There has been a 50 per cent increase in people seeking COVID-19 vaccines since word of the Government’s public sector safe zone policy began.
Minister of Health Terrence Deyalsingh indicated this yesterday while replying to a query from Opposition Senator Wade Mark in the Senate.
Mark had asked whether the Government had implemented new strategies “aimed at assuaging the fears and concerns of the public and encouraging them to become vaccinated.”
Deyalsingh detailed a list of communication strategies to encourage vaccination.
He added that as of January 9 this year, the number of people who had received their first dose of a two-dose regime was 670,713.
The number of fully vaccinated people is 674,618, representing 48.2 per cent of the population and the number of people who have received their booster shots is 90,359.
Mark asked if there had been any uptick in demand for vaccines after the public sector safe zone policy was announced.
Deyalsingh said, “We have noted a 50 per cent increase in people accessing vaccines (first dose or Johnson and Johnson).”
“But T&T needs some solidarity if we need to increase our rates.

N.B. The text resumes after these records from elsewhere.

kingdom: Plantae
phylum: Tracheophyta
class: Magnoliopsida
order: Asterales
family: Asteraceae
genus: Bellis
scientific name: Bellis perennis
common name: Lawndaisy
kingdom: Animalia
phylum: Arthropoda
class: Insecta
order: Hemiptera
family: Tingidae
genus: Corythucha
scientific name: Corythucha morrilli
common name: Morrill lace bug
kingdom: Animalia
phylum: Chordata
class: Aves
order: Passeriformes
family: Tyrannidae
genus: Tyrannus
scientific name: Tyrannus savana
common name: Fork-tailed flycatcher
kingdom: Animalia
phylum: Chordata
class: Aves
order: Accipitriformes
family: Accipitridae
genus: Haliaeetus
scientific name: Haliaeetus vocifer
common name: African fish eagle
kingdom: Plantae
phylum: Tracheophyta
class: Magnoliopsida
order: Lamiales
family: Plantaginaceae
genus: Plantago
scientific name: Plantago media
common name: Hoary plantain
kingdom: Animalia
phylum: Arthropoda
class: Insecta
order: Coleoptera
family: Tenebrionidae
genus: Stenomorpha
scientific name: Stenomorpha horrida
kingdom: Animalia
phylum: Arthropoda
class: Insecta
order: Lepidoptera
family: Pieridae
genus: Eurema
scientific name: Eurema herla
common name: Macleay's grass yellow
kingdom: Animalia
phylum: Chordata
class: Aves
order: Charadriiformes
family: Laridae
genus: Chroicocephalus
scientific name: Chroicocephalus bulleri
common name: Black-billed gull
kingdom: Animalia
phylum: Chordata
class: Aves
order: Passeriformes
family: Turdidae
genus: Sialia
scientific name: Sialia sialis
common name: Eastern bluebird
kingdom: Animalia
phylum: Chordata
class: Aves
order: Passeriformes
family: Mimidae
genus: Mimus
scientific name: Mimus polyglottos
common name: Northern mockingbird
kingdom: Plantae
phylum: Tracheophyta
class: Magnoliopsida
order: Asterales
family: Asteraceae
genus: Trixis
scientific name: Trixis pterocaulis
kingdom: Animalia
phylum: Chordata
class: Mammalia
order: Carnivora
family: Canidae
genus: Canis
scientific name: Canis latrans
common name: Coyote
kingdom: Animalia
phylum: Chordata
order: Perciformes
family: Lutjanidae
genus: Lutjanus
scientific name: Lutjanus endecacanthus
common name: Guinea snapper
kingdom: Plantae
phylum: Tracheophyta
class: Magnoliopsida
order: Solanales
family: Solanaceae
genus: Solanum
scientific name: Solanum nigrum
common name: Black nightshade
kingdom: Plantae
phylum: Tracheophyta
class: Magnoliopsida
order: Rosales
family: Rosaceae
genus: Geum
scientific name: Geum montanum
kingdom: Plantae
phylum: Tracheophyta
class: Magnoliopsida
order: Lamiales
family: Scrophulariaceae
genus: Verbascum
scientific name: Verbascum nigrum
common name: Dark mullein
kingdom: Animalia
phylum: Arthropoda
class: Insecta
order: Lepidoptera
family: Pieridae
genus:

It’s said a picture paints a thousand words. Would Senator Mark agree to a collective picture of all six UNC senators and all 16 PNM senators displaying their vaccination cards to send a message to the population that we want vaccinations?’’
Deyalsingh said collective leadership called for, “Us to put aside our swords and words and show solidarity.”
Mark who didn’t respond to the suggestion, instead said if Deyalsingh claimed vaccines were safe and effective, he should say if Government would stand liability for workers who may suffer adverse effects.
Deyalsingh said the Attorney General had spoken to that more than once, “But I notice Senator Mark has studiously avoided responding on my call for a collective picture of all UNC and PNM senators to send a signal (on vaccination) to the population.”
Senate President Christine Kangaloo then had to caution Mark and Opposition Senator Damien Lyder who began “rumbling.”
On Independent Senator Anthony Vieira’s query about the recording of adverse effects, Deyalsingh said all adverse effects as opposed to side effects were traced, monitored and reported to the Pan American Health Organization and the World Health Organization.
He said in administering to a population over 1.3 million, less than five to ten known adverse effects had been reported and not one had resulted in death.
“So the message is vaccines are safe. Compare that to the daily COVID fatality rate of 15, 20, 30—but not one death due to vaccines.”
On Independent Senator Paul Richards’ query about measures to increase vaccination levels, Deyalsingh cited measures including studies and reports to determine the reasons for vaccine hesitancy across T&T since last year.
The Social Sciences faculty at UWI had also been re-engaged to advise on strategies to be implemented to reach people who may still have doubt about vaccines’ safety, he said.
Deyalsingh added, “There are also continuous education efforts by the RHAs and private sector and Health is also utilising new spokespersons and opinion leaders to encourage persons to be vaccinated.”
Deyalsingh said the issue of vaccine hesitancy remained the same globally—questions on safety and the fact that COVID served as a catalyst for radicalisation and conspiracy theories. Social media, especially the way Facebook algorithms were set up allowed for more anti-vaccine content.
“But we’re working and T&T is at 48.2 per cent vaccinated and I’m glad that about 1,000 to 1,500 are being vaccinated daily.”